Write out the stretch of lines from the one containing "Djkatushasvoboda@gmail.com" through the one containing "confidence, romanticism, bravery, and", leaving the pictures out of your answer.

───── Extracted records

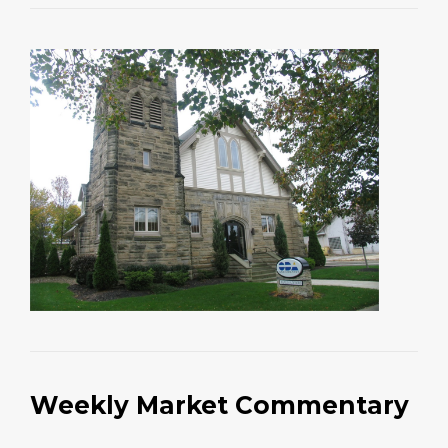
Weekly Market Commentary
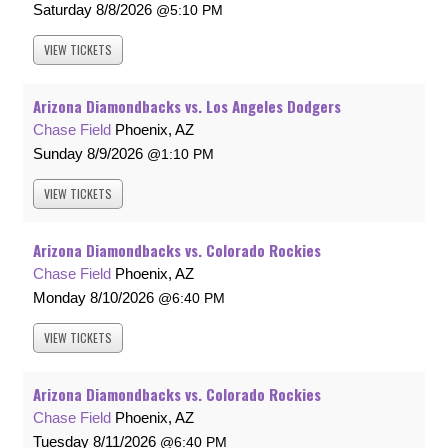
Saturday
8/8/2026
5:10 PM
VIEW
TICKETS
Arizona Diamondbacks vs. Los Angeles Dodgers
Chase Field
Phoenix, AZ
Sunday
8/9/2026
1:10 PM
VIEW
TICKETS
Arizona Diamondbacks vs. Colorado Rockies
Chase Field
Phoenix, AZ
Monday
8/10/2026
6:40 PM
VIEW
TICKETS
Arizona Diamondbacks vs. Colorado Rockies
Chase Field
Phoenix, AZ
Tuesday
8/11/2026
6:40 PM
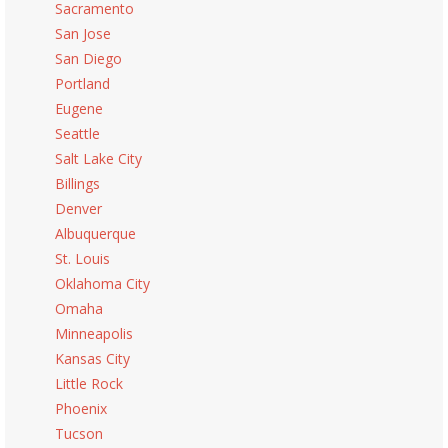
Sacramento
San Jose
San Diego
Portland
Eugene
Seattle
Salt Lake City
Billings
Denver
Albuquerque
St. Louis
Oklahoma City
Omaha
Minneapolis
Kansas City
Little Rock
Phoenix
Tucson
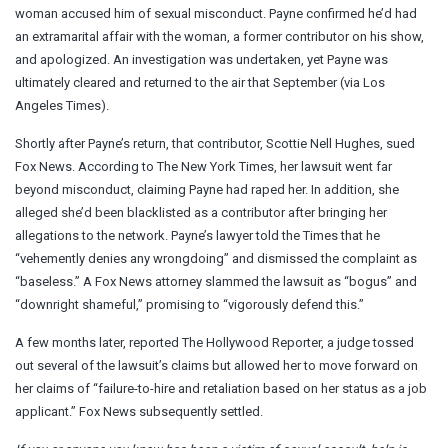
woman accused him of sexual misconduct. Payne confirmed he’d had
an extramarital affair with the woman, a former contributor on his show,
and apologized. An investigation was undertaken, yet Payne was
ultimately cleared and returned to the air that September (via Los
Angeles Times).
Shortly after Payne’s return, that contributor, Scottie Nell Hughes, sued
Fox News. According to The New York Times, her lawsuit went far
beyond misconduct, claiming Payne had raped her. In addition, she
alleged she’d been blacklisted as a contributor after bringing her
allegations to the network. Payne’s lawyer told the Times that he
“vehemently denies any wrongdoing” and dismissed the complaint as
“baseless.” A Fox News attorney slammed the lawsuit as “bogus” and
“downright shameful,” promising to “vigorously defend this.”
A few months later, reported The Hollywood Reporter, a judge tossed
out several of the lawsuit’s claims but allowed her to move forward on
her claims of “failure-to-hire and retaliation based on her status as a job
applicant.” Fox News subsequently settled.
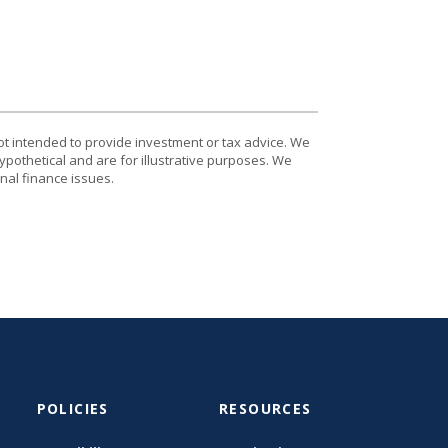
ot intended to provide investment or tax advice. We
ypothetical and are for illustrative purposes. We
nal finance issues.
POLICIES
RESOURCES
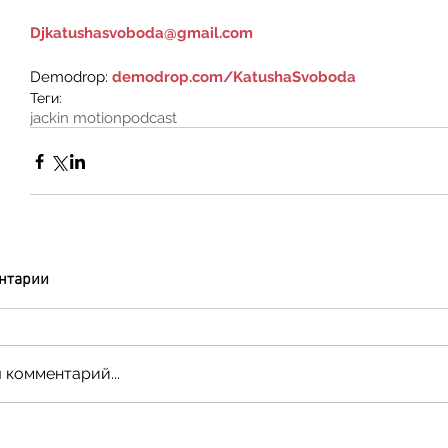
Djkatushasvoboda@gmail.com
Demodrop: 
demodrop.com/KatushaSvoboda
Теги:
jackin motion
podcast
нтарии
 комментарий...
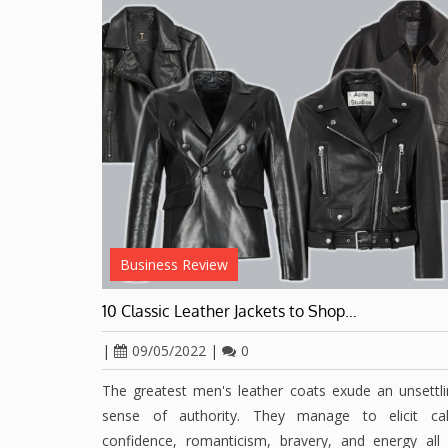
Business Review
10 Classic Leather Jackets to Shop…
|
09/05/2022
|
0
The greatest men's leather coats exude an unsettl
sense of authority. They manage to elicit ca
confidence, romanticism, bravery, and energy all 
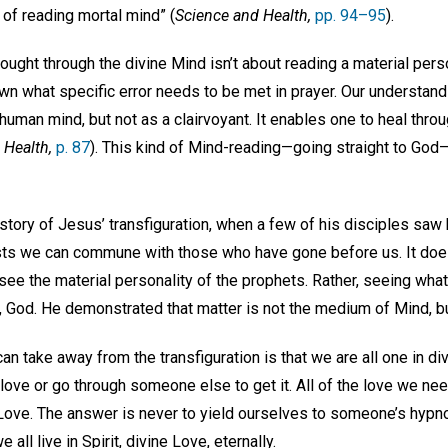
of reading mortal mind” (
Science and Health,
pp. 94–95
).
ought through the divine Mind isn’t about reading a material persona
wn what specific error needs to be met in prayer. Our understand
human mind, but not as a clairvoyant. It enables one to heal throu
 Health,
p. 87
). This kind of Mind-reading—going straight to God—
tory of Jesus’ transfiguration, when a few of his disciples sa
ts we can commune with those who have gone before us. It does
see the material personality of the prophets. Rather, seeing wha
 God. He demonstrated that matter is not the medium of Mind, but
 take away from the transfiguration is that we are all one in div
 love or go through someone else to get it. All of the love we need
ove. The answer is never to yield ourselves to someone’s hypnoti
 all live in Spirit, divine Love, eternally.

──────────
───── Extracted records

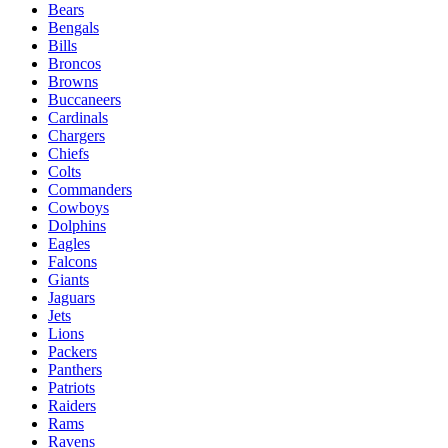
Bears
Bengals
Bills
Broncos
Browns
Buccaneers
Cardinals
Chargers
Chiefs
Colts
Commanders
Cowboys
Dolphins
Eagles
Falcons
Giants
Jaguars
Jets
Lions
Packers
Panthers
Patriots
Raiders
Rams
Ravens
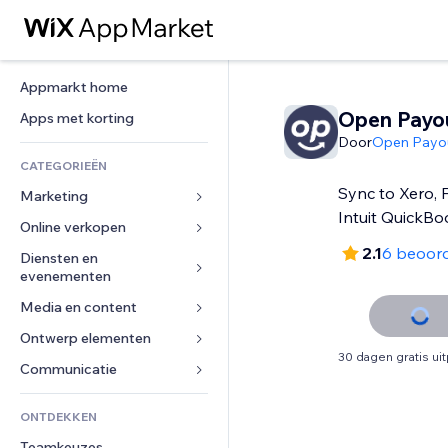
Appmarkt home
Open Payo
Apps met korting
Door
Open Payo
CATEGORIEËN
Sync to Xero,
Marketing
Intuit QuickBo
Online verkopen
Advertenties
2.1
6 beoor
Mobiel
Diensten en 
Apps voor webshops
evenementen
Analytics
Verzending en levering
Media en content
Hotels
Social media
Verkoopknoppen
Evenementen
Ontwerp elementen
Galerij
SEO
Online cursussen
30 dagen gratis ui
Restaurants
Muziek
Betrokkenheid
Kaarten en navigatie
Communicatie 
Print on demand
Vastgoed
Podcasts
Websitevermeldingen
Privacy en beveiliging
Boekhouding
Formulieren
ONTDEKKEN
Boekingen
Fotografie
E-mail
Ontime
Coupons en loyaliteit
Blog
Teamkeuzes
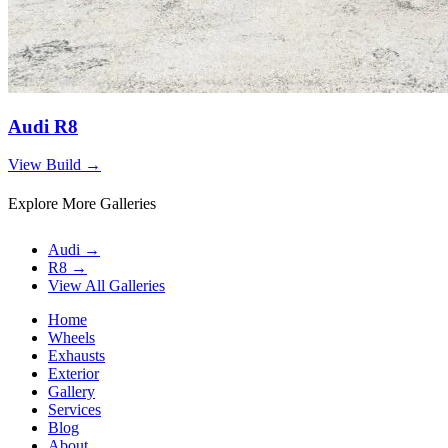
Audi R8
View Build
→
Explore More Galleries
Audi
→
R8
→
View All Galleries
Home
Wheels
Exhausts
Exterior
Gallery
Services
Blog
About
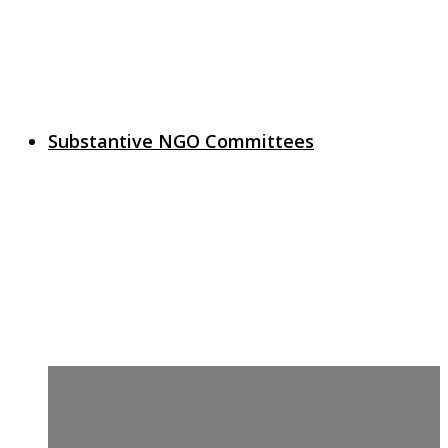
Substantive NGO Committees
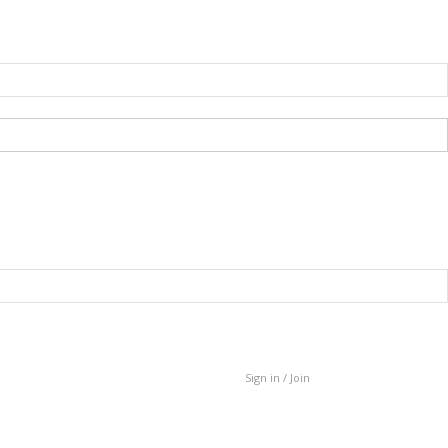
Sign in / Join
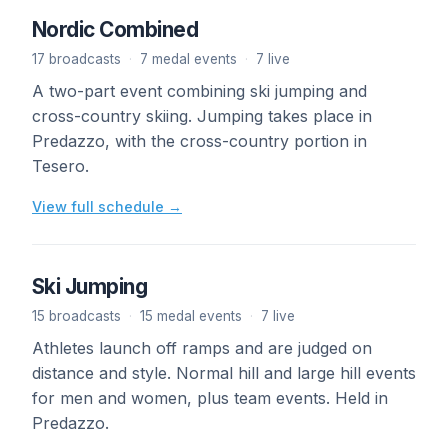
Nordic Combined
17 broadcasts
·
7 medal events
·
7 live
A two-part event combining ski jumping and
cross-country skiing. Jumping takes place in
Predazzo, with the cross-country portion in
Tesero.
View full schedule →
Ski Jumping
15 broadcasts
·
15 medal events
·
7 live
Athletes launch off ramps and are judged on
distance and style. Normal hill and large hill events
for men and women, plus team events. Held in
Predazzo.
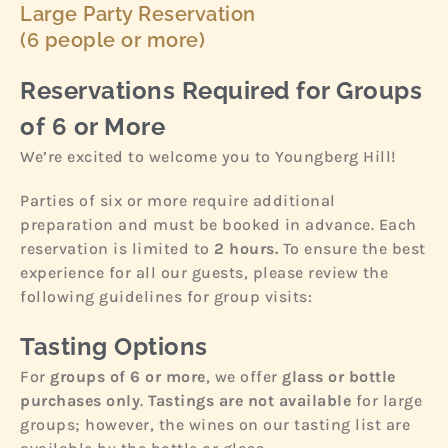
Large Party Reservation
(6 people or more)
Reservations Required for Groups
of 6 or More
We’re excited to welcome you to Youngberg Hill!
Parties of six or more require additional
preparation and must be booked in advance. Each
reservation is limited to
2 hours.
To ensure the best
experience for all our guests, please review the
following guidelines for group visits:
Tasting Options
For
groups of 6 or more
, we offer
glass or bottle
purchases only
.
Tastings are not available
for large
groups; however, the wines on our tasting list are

──────────

**Completed exercise**.
Djkatushasvoboda@gmail.com
Demodrop: 
demodrop.com/KatushaSvoboda
Теги:
jackin motion
podcast
нтарии
 комментарий...
Business Review
10 Classic Leather Jackets to Shop…
|
09/05/2022
|
0
The greatest men's leather coats exude an unsettl
sense of authority. They manage to elicit ca
confidence, romanticism, bravery, and energy all 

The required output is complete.